November 5, 2012
Sizing Up a Seven-Year, $175 Million Deal for Josh Hamilton
When the Rangers were knocked out of the playoffs by the Orioles in the AL Wild Card play-in game, Josh Hamilton sounded the part of a politician. The Ranger faithful had booed him during the game in part for his numbers during that play-in game—he went 0-for-4 with two strikeouts, both on three pitches—but really for his lackluster performance in the second half of the regular season (16 homers and an .833 OPS compared to 27 homers with a 1.016 OPS in the first half).
"I always would love to stay here," Hamilton said at the time of the loss to the Orioles. "They understand that. They know that. When we talked earlier in the year, we didn't get things worked out, so we said we'd wait until the year was over. They obviously get first shot. I told them they'd get first shot at the end of the year. We'll see what happens."
What’s happened is that the Rangers have made a $13.3 million qualifying offer to Hamilton, but if what my BP colleague John Perrotto tweeted holds true, the likelihood of Hamilton being in a Rangers uniform next season is thin. For one, the qualifying offer is less than what Hamilton earned last season ($13.75 million). According to Perrotto’s tweet, Hamilton is seeking a 7-year, $175 million deal in his first year of free agency.
The question on everyone’s lips is: Is he worth it? The answer: it depends. The free agent market is unpredictable, except for the tendency of the winning bidder to overpay for the privilege. What Hamilton will earn is what the highest bidder thinks he’s worth, whether that is within the current market norm or Hamilton resets the market with what he is seeking.

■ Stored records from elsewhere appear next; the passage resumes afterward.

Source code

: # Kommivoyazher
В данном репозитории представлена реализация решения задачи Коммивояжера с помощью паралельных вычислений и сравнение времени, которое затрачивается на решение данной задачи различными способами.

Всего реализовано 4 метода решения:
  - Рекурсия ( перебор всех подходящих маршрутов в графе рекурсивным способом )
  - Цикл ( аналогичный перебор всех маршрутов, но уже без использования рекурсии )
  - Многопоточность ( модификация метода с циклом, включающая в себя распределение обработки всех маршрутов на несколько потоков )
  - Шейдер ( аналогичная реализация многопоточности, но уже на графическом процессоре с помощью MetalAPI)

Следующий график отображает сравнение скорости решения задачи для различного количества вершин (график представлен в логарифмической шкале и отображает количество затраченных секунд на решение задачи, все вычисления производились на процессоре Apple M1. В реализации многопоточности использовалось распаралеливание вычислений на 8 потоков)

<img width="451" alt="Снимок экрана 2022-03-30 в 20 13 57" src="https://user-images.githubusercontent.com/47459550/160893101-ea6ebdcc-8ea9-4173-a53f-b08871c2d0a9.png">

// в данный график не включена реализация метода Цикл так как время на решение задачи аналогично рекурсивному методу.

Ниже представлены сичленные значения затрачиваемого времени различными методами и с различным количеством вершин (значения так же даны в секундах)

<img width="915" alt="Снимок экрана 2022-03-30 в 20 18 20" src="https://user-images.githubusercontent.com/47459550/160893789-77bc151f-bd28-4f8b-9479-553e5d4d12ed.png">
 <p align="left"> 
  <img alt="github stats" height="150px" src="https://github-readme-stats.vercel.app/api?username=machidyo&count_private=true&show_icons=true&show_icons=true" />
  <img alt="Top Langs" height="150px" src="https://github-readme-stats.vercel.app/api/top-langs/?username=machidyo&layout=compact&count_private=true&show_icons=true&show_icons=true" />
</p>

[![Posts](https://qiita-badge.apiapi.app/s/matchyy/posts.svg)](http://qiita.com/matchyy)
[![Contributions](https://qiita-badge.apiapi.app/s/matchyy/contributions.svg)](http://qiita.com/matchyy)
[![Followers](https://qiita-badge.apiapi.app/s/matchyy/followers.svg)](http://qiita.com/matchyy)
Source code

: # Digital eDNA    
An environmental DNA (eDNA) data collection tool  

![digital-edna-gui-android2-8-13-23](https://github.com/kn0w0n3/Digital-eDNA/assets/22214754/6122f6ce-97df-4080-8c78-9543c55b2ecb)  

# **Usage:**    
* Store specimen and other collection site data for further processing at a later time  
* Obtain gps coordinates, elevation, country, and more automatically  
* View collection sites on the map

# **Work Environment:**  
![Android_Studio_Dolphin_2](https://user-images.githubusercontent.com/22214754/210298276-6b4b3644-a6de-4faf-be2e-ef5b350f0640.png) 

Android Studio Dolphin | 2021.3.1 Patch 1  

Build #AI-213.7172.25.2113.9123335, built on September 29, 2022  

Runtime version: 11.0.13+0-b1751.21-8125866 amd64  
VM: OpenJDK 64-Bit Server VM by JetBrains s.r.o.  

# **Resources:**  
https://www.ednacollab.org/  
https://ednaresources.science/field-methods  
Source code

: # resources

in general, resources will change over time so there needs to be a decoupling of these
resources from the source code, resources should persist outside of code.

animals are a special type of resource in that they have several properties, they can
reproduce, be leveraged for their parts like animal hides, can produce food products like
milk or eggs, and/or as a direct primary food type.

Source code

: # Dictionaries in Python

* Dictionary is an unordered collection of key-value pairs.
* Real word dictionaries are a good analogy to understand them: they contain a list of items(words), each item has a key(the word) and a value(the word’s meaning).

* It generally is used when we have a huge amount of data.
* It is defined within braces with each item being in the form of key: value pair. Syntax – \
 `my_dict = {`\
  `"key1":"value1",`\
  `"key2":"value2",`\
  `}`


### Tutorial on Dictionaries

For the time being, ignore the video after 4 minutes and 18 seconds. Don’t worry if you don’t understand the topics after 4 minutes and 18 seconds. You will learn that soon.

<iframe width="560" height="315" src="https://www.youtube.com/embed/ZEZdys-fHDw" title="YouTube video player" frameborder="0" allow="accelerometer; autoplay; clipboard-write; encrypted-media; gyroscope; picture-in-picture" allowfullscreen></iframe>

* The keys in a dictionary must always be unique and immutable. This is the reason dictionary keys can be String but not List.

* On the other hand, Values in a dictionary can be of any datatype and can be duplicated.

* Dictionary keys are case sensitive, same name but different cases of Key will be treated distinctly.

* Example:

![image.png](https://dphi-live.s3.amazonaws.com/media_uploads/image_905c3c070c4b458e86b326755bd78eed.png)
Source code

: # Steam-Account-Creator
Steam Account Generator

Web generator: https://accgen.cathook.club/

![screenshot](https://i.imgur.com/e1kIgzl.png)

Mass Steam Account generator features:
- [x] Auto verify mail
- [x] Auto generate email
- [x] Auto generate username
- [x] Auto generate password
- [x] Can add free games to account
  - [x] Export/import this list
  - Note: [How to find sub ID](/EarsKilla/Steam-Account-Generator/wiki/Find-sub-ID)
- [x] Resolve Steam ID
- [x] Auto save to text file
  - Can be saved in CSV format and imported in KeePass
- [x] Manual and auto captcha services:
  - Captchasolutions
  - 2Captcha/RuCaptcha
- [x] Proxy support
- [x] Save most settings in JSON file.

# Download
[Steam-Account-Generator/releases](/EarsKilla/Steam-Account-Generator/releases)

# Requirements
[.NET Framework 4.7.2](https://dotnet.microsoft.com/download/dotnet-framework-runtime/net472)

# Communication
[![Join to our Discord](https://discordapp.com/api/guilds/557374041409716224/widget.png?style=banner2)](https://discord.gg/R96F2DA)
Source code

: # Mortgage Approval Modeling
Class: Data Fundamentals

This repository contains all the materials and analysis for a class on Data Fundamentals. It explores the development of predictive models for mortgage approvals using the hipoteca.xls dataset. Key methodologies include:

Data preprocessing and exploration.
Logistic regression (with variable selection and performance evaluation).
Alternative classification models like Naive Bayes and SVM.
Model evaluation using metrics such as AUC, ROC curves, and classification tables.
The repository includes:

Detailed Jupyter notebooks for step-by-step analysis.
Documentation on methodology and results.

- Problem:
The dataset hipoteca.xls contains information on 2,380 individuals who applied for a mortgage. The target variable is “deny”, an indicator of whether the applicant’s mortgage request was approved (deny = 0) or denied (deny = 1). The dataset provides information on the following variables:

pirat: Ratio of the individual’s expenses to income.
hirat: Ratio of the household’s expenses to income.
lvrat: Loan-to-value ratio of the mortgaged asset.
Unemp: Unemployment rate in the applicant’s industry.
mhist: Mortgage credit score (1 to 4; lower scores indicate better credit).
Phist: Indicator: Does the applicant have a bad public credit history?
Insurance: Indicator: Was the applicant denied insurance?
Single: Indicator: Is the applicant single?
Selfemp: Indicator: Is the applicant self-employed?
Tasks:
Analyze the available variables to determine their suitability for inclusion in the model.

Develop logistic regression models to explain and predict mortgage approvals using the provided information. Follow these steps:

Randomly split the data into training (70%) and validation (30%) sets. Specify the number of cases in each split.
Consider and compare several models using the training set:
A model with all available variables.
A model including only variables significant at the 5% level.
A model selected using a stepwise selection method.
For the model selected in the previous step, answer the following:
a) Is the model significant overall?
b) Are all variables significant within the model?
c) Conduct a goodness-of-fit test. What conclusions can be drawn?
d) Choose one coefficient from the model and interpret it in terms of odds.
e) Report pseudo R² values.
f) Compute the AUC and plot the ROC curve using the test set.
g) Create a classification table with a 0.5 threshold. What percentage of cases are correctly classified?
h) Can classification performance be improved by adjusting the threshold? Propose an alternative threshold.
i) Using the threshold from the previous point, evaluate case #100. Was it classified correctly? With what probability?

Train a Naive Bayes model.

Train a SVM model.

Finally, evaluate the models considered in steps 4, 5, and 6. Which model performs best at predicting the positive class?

In sizing up Hamilton, a team has to decide how often it expects to get the hot-hitting Hamilton, and how often it expects to get the guy who often winds up on the DL and performed as he did in the last half of the 2012 season. That poses a dilemma, as there is some risk that a club is going to be willing to take in hopes of getting a guy who can be an extreme difference maker.
Hamilton’s 2010 numbers were staggering. He led the American League in batting average (.359) and WARP (7.9) and tied for first in True Average (.352) en route to winning the AL MVP. From there, he’s tapered off (which, in fairness, is easy to do after a season like that one). He finished 22nd in MVP voting in 2011, and it’s possible that he could land in a similar spot when votes are tallied for 2012. His batting average has gone from that gaudy .359 in 2010 to .298 in 2011 and .285 in 2012, his free agency platform year. His WARP numbers have declined to 3.5 in 2011 and 3.9 last season.